§ Request:
Update the material below by replacing "common name" with "vernacular name" everywhere it occurs. Leave everything else unchanged.

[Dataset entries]
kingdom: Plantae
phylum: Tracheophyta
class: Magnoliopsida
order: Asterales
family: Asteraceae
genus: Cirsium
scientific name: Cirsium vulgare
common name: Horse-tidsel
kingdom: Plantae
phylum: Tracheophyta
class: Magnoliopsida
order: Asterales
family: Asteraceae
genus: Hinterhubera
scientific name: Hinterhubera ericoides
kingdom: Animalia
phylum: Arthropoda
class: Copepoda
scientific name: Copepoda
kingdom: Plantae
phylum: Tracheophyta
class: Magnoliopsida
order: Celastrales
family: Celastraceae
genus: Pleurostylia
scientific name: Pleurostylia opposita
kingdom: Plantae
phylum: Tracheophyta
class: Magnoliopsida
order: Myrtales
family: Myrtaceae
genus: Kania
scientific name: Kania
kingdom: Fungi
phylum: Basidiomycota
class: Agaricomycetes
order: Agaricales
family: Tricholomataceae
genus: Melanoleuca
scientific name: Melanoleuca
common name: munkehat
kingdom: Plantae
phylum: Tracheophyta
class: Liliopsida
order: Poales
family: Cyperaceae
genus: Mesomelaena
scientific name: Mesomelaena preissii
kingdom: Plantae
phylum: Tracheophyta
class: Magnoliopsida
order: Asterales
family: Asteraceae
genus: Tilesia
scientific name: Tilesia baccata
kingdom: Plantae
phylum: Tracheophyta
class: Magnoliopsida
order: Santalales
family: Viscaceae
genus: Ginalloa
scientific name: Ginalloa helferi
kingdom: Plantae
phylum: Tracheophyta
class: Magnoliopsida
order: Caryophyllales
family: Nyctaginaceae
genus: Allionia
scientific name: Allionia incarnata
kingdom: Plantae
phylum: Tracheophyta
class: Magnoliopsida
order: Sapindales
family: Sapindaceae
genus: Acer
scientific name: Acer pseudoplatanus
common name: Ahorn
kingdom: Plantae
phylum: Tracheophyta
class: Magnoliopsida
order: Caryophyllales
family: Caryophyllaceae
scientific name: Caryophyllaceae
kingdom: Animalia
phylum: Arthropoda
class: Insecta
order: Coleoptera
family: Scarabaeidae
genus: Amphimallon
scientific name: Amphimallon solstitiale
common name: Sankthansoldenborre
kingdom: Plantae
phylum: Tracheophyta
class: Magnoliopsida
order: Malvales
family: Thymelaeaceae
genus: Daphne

§ Result for this exercise:
kingdom: Plantae
phylum: Tracheophyta
class: Magnoliopsida
order: Asterales
family: Asteraceae
genus: Cirsium
scientific name: Cirsium vulgare
vernacular name: Horse-tidsel
kingdom: Plantae
phylum: Tracheophyta
class: Magnoliopsida
order: Asterales
family: Asteraceae
genus: Hinterhubera
scientific name: Hinterhubera ericoides
kingdom: Animalia
phylum: Arthropoda
class: Copepoda
scientific name: Copepoda
kingdom: Plantae
phylum: Tracheophyta
class: Magnoliopsida
order: Celastrales
family: Celastraceae
genus: Pleurostylia
scientific name: Pleurostylia opposita
kingdom: Plantae
phylum: Tracheophyta
class: Magnoliopsida
order: Myrtales
family: Myrtaceae
genus: Kania
scientific name: Kania
kingdom: Fungi
phylum: Basidiomycota
class: Agaricomycetes
order: Agaricales
family: Tricholomataceae
genus: Melanoleuca
scientific name: Melanoleuca
vernacular name: munkehat
kingdom: Plantae
phylum: Tracheophyta
class: Liliopsida
order: Poales
family: Cyperaceae
genus: Mesomelaena
scientific name: Mesomelaena preissii
kingdom: Plantae
phylum: Tracheophyta
class: Magnoliopsida
order: Asterales
family: Asteraceae
genus: Tilesia
scientific name: Tilesia baccata
kingdom: Plantae
phylum: Tracheophyta
class: Magnoliopsida
order: Santalales
family: Viscaceae
genus: Ginalloa
scientific name: Ginalloa helferi
kingdom: Plantae
phylum: Tracheophyta
class: Magnoliopsida
order: Caryophyllales
family: Nyctaginaceae
genus: Allionia
scientific name: Allionia incarnata
kingdom: Plantae
phylum: Tracheophyta
class: Magnoliopsida
order: Sapindales
family: Sapindaceae
genus: Acer
scientific name: Acer pseudoplatanus
vernacular name: Ahorn
kingdom: Plantae
phylum: Tracheophyta
class: Magnoliopsida
order: Caryophyllales
family: Caryophyllaceae
scientific name: Caryophyllaceae
kingdom: Animalia
phylum: Arthropoda
class: Insecta
order: Coleoptera
family: Scarabaeidae
genus: Amphimallon
scientific name: Amphimallon solstitiale
vernacular name: Sankthansoldenborre
kingdom: Plantae
phylum: Tracheophyta
class: Magnoliopsida
order: Malvales
family: Thymelaeaceae
genus: Daphne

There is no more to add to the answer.